Sabato, 1° Agosto 2015

PECHINO-WOG

Sarà Pechino la prima città ad ospitare sia i Giochi Estivi (2008) che quelli Invernali (2022). Questo è il responso della votazione dei membri del CIO tenuta ieri a Kuala Lampur. In una sfida tutta asiatica, Pechino è stata preferita ad Almaty (la vecchia Alma Ata), capitale del Kazakistan, per 44 a 40. Non una vittoria netta e, se vogliamo, un po' a sorpresa. Almeno da un punto di vista logistico, dal momento che gli impianti proposti da Pechino (in gran parte da costruire) sono oltre la Grande Muraglia, a non meno di 150 chilometri dalla città madre. Mentre Almaty poteva vantare almeno il 70% degli impianti circoscritti in una trentina di chilometri. Ma ormai - e questo il CIO lo sa bene - non sono argomenti decisivi nella scelta delle città olimpiche.
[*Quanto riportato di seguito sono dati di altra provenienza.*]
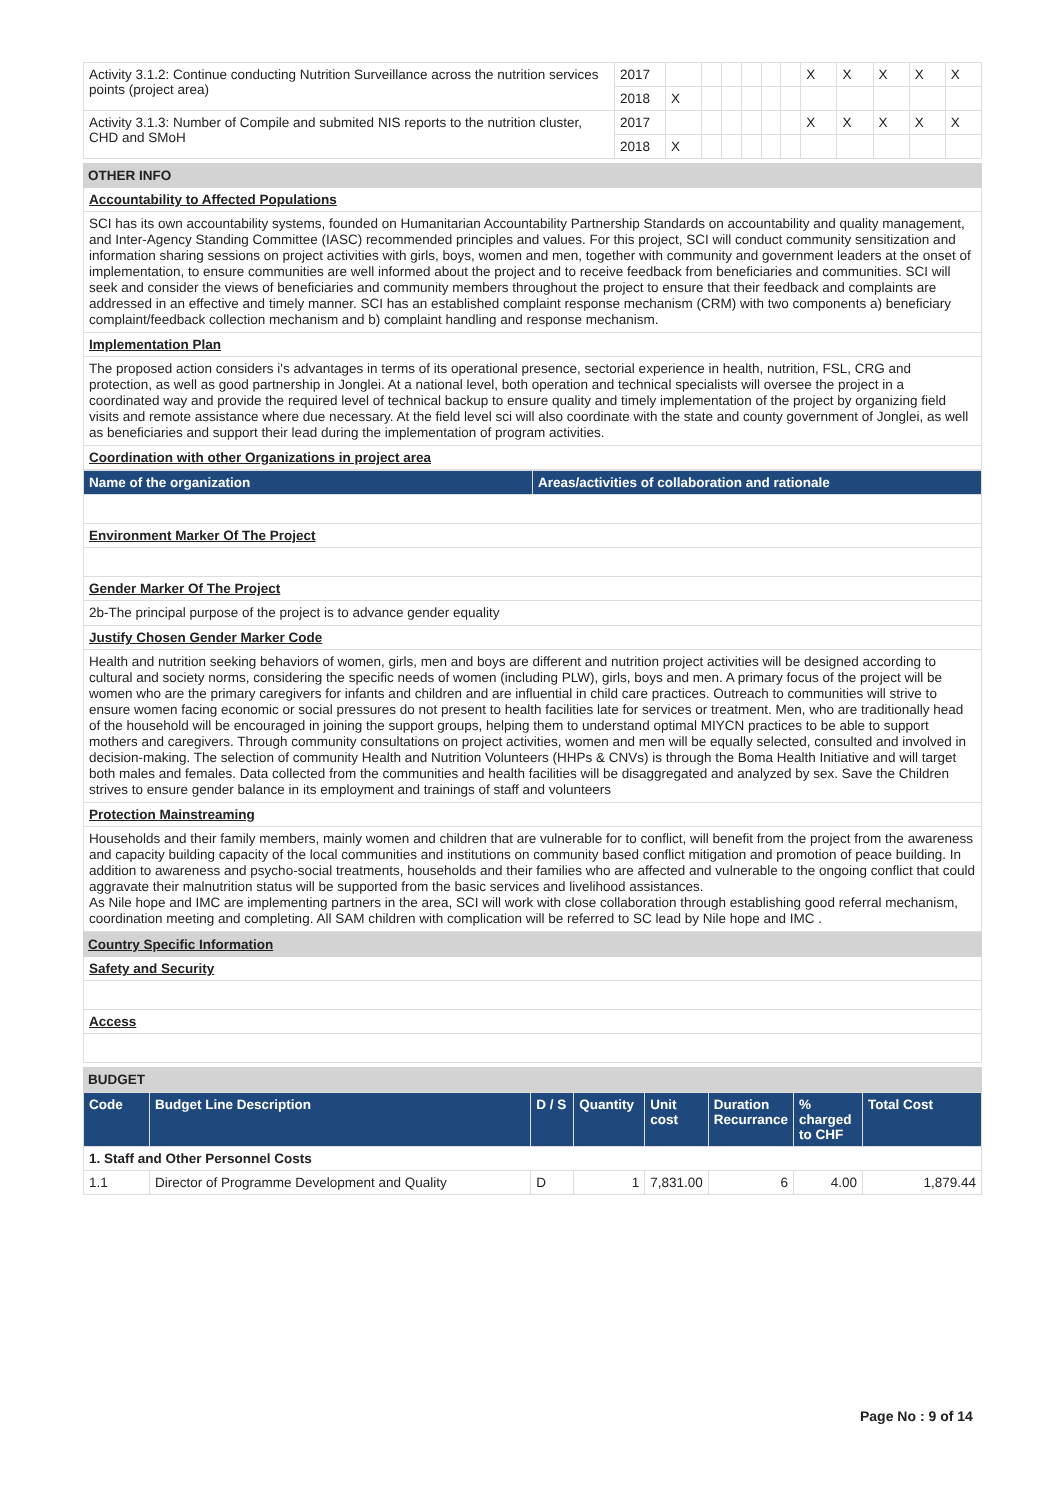| Activity 3.1.2: Continue conducting Nutrition Surveillance across the nutrition services points (project area) | 2017 | | | | | | | X | X | X | X | X |
| | 2018 | X | | | | | | | | | | |
| Activity 3.1.3: Number of Compile and submited NIS reports to the nutrition cluster, CHD and SMoH | 2017 | | | | | | | X | X | X | X | X |
| | 2018 | X | | | | | | | | | | |
OTHER INFO
Accountability to Affected Populations
SCI has its own accountability systems, founded on Humanitarian Accountability Partnership Standards on accountability and quality management, and Inter-Agency Standing Committee (IASC) recommended principles and values. For this project, SCI will conduct community sensitization and information sharing sessions on project activities with girls, boys, women and men, together with community and government leaders at the onset of implementation, to ensure communities are well informed about the project and to receive feedback from beneficiaries and communities. SCI will seek and consider the views of beneficiaries and community members throughout the project to ensure that their feedback and complaints are addressed in an effective and timely manner. SCI has an established complaint response mechanism (CRM) with two components a) beneficiary complaint/feedback collection mechanism and b) complaint handling and response mechanism.
Implementation Plan
The proposed action considers i's advantages in terms of its operational presence, sectorial experience in health, nutrition, FSL, CRG and protection, as well as good partnership in Jonglei. At a national level, both operation and technical specialists will oversee the project in a coordinated way and provide the required level of technical backup to ensure quality and timely implementation of the project by organizing field visits and remote assistance where due necessary. At the field level sci will also coordinate with the state and county government of Jonglei, as well as beneficiaries and support their lead during the implementation of program activities.
Coordination with other Organizations in project area
| Name of the organization | Areas/activities of collaboration and rationale |
| --- | --- |
Environment Marker Of The Project
Gender Marker Of The Project
2b-The principal purpose of the project is to advance gender equality
Justify Chosen Gender Marker Code
Health and nutrition seeking behaviors of women, girls, men and boys are different and nutrition project activities will be designed according to cultural and society norms, considering the specific needs of women (including PLW), girls, boys and men. A primary focus of the project will be women who are the primary caregivers for infants and children and are influential in child care practices. Outreach to communities will strive to ensure women facing economic or social pressures do not present to health facilities late for services or treatment. Men, who are traditionally head of the household will be encouraged in joining the support groups, helping them to understand optimal MIYCN practices to be able to support mothers and caregivers. Through community consultations on project activities, women and men will be equally selected, consulted and involved in decision-making. The selection of community Health and Nutrition Volunteers (HHPs & CNVs) is through the Boma Health Initiative and will target both males and females. Data collected from the communities and health facilities will be disaggregated and analyzed by sex. Save the Children strives to ensure gender balance in its employment and trainings of staff and volunteers
Protection Mainstreaming
Households and their family members, mainly women and children that are vulnerable for to conflict, will benefit from the project from the awareness and capacity building capacity of the local communities and institutions on community based conflict mitigation and promotion of peace building. In addition to awareness and psycho-social treatments, households and their families who are affected and vulnerable to the ongoing conflict that could aggravate their malnutrition status will be supported from the basic services and livelihood assistances.
As Nile hope and IMC are implementing partners in the area, SCI will work with close collaboration through establishing good referral mechanism, coordination meeting and completing. All SAM children with complication will be referred to SC lead by Nile hope and IMC .
Country Specific Information
Safety and Security
Access
BUDGET
| Code | Budget Line Description | D / S | Quantity | Unit cost | Duration Recurrance | % charged to CHF | Total Cost |
| --- | --- | --- | --- | --- | --- | --- | --- |
| 1. Staff and Other Personnel Costs | | | | | | | |
| 1.1 | Director of Programme Development and Quality | D | 1 | 7,831.00 | 6 | 4.00 | 1,879.44 |
Page No : 9 of 14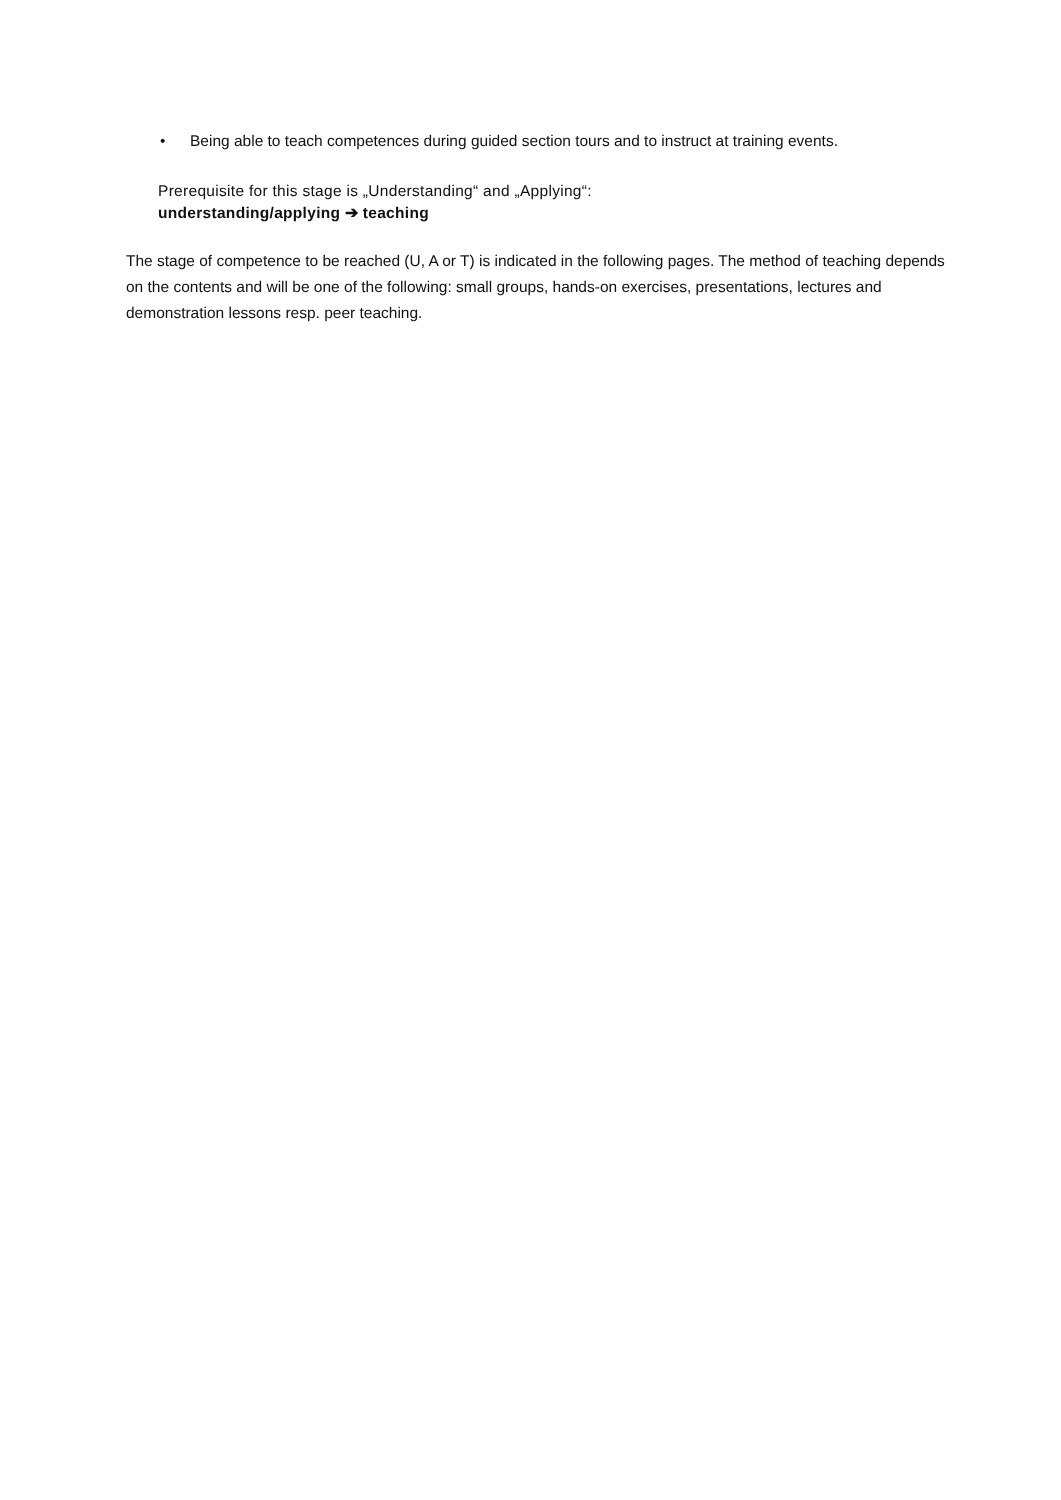• Being able to teach competences during guided section tours and to instruct at training events.
Prerequisite for this stage is „Understanding“ and „Applying“:
understanding/applying ➔ teaching
The stage of competence to be reached (U, A or T) is indicated in the following pages. The method of teaching depends on the contents and will be one of the following: small groups, hands-on exercises, presentations, lectures and demonstration lessons resp. peer teaching.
Il gioco è molto più indirizzato verso le componenti economiche, e la Cina - da questo punto di vista - può gettare sul piatto numeri (al momento) più solidi e la promessa di un "mercato" degli sport invernale di non meno di 300/400 milioni praticanti. Meno interessante, per le grandi multinazionali, era la proposta kazaka, anche se il paese, con i suoi quasi tre milioni di chilometri quadrati, è in grande espansione grazie alle enormi risorse petrolifere e si propone l'ingresso, entro il 2020, tra le prime 20/25 economie mondiali.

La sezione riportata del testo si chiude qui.